Alan Turing was born on 23 June 1912 and without out any doubt was directly responsibile for the development of computers as a member of the Bletchley Park codebreaking team during WW2. It is a measure of the international respect for Turing that in the USA the most prestigious technical award of the Association for Computing Machinery is the A.M.Turing Award. There is an excellent book on the development of Colossus by Jack Copeland and Thomas Flowers, details of which can be found on the web site about the book and the work undertaken at Bletchley Park. At the end of the war the work of Bletchley Park turned into one of the best kept secrets of all time, only gradually being revealed in the mid-1970s. Details of the Colossus computer only started to emerge in 1983 but the full story did not become public until 2000 when a report written in 1945 on how the German Tunny code was broken using Colossus was released by the UK Public Records Office.

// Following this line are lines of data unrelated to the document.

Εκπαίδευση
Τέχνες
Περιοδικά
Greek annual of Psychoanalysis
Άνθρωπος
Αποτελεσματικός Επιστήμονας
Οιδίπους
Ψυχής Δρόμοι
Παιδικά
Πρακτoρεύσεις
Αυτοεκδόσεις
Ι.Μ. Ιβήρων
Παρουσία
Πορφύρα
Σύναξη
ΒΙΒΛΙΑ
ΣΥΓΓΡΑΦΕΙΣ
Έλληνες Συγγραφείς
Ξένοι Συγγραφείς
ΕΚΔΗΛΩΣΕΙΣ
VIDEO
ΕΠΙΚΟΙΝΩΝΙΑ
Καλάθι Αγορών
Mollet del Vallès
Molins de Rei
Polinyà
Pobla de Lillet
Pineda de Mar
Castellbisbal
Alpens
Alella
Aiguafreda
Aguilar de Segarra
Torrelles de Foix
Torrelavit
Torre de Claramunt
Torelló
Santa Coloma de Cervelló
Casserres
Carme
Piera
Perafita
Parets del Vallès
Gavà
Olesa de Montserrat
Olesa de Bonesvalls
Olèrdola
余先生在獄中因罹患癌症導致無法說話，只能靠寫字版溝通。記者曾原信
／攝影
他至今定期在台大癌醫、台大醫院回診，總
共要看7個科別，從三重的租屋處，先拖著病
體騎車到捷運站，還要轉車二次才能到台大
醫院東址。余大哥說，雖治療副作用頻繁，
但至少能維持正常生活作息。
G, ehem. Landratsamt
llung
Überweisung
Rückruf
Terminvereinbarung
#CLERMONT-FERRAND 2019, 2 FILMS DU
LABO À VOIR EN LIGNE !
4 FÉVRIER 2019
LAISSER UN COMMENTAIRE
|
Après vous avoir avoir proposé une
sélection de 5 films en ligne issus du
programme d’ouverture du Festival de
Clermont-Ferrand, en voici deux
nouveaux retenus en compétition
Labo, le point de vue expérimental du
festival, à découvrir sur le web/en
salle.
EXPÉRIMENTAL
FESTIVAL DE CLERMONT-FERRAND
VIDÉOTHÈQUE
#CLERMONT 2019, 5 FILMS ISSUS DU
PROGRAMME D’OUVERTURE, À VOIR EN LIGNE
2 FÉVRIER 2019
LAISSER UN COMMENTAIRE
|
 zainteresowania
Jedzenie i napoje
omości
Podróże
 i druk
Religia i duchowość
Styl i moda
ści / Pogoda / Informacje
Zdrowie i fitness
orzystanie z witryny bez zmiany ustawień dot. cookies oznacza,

The extent of the secrecy was undoubtedly a contributory factor in the UK failing to develop a significant computer industry because the people with the skills to have further developed the technology went back to their positions in universities and Government service. Another skill that was lost was of how to manage and analysis very large amounts of information. A decrypt might have been about the movement of a German Army battalion, but without details of the battalion and where it was currently stationed no useful intelligence could have been passed on to field commanders. A novel means of tracking this information was developed, with simple message record cards supplemented by the use of optical coincidence cards with 10,000 potential hole positions. Every message card was sequentially numbered and this number punched through on a 10,000 hole card, one card for each term marked up on the message card In effect each optical card was an inverted index, the basis of modern search technology. By putting a number of cards together and looking for the bright spots of light where there were common index cards enabled intelligence staff to find details of perhaps four divisions that all seem to have battalion headquaters in the same city. When I started my career in the 1970s this type of card index was widely used but no-one seemed to know where the idea came from! The patience needed to punch the holes accurately was enormous.
The information gleaned from this analysis was forwarded to field commanders by staff specially trained in being able to provide a sense of the accuracy of the information without giving too much away about where it came from. Not all commanders were aware of Enigma! These skills are exactly those of information scientists and other information professionals, but again the skills were not taught to a post-war generation of students by the people who had been directly involved with the Enigma decoding because of the very high degree of secrecy. If they had been then perhaps the development of the principles and practices of information management could well have started much early than it did, with information science really only gaining momentum in the 1960s. If it had started ten years earlier perhaps we might have been able to find better solutions to the problems we face every day in managing more information that we can possibly hope to read, analyse, consider and act upon.